Texto: Maribel Barros

Una de las filosofías chinas que más han permeado a occidente en los últimos años es la práctica del mindfulness. Pero al parecer no lo estamos haciendo del todo bien.

El mindfulness, como lo define el sitio web Pyschology Today, es  “un estado de atención abierta al presente. Cuando estás en atención conciente observas tus pensamientos y sentimientos desde la distancia, sin jugarlos como buenos o malos. En lugar de dejar que la vida pase, el mindfulness significa vivir en el momento y despertar a la experiencia”.

Sin embargo, Michael Putt, historiador de la Universidad de Harvard, asegura que esta interpretación de una filosofía china no es correcta, o al menos no en su totalidad.

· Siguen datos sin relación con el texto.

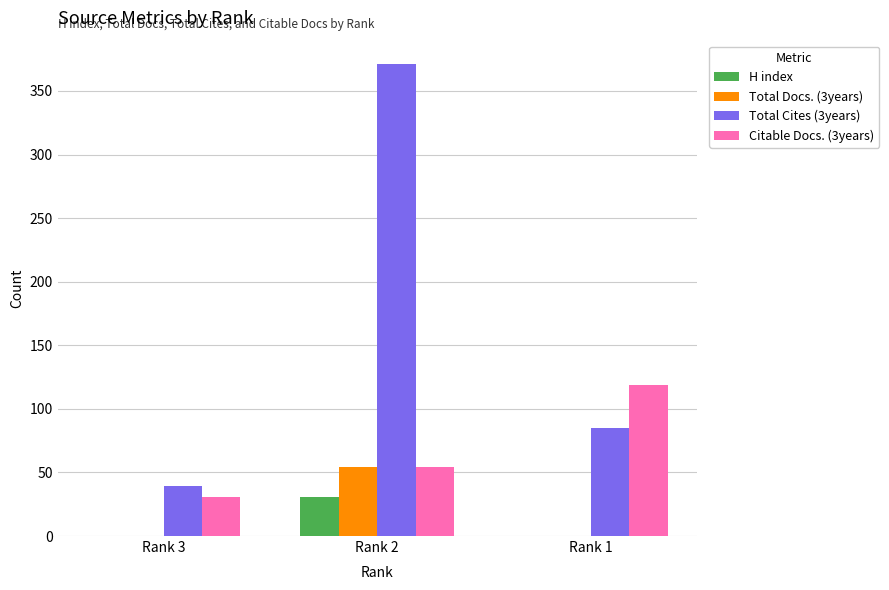

What is the difference between the Total Cites (3years) values at Rank 3 and Rank 1?

46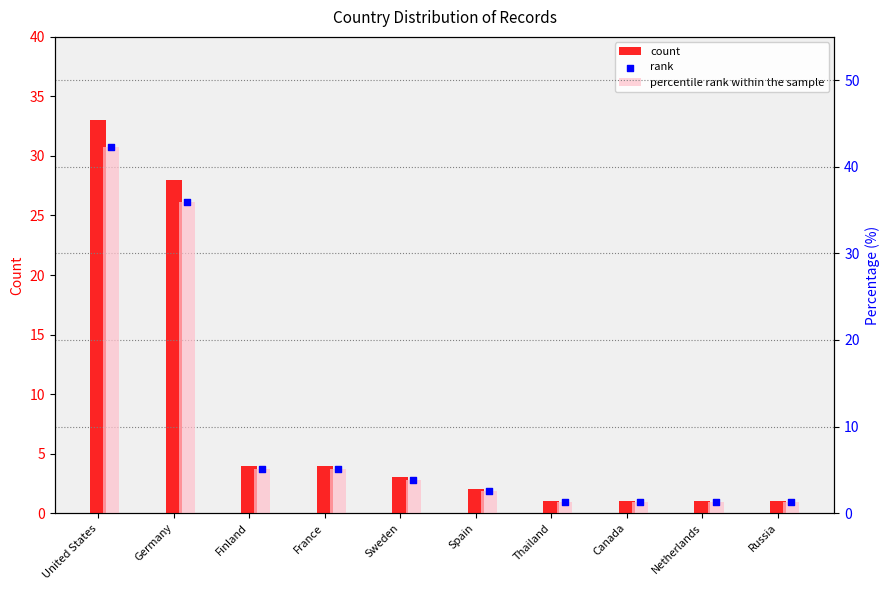

Which series has the largest Y range (max minus min)?

percentile rank within the sample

Podríamos estar practicando mal el mindfulness. Foto: Thinkstock

En una entrevista para Big Think, Putt comenta que en Estados Unidos, y occidente, la práctica del mindfulness se concentra en aceptar tus emociones, distanciarte de ellas, y no dejar que controlen tu día. Algo como no intentar detener las olas, solo intentar surfear en ellas.

El peligro de un enfoque así es que realmente nos está enseñando a no hacer cambios fundamentales en nuestra vida, y que no nos molesten las cosas tal cual ocurren al solo aceptarlas como son”, afirma.

El propósito en las filosofías asiáticas, y China no es la excepción, es hacer cambios en ti, en tus acciones y en el mundo que te rodea. Es decir, no conformarte con las cosas como son si no te gustan y entrenarte para responder en formas que podrían mejorar las cosas. La práctica de la atención conciente original se acerca más a esta idea de forma activa, y no pasiva, con el mundo para enriquecerte y convertirte en una mejor persona.

“Es decir que es en Estados Unidos donde se ha transformado en un mantra de aceptación”, sentencia Putt.

Esto no quiere decir que la versión del mindfulness que se ha hecho popular sea mala. De hecho varios estudios han demostrado que su práctica sí tienes múltiples beneficios:

  • Reducir el estrés
  • Mejorar la calidad del sueño.
  • Reduce la ansiedad
  • Mejorar la memoria
  • Hacernos más productivos
  • Hacernos mejores padres

Sin embargo sí hay que dejar claro que su práctica original no tenía como propósito nada de esto. Más bien parece que a la receta que todo mundo predica le falta una segunda parte, y una muy importante.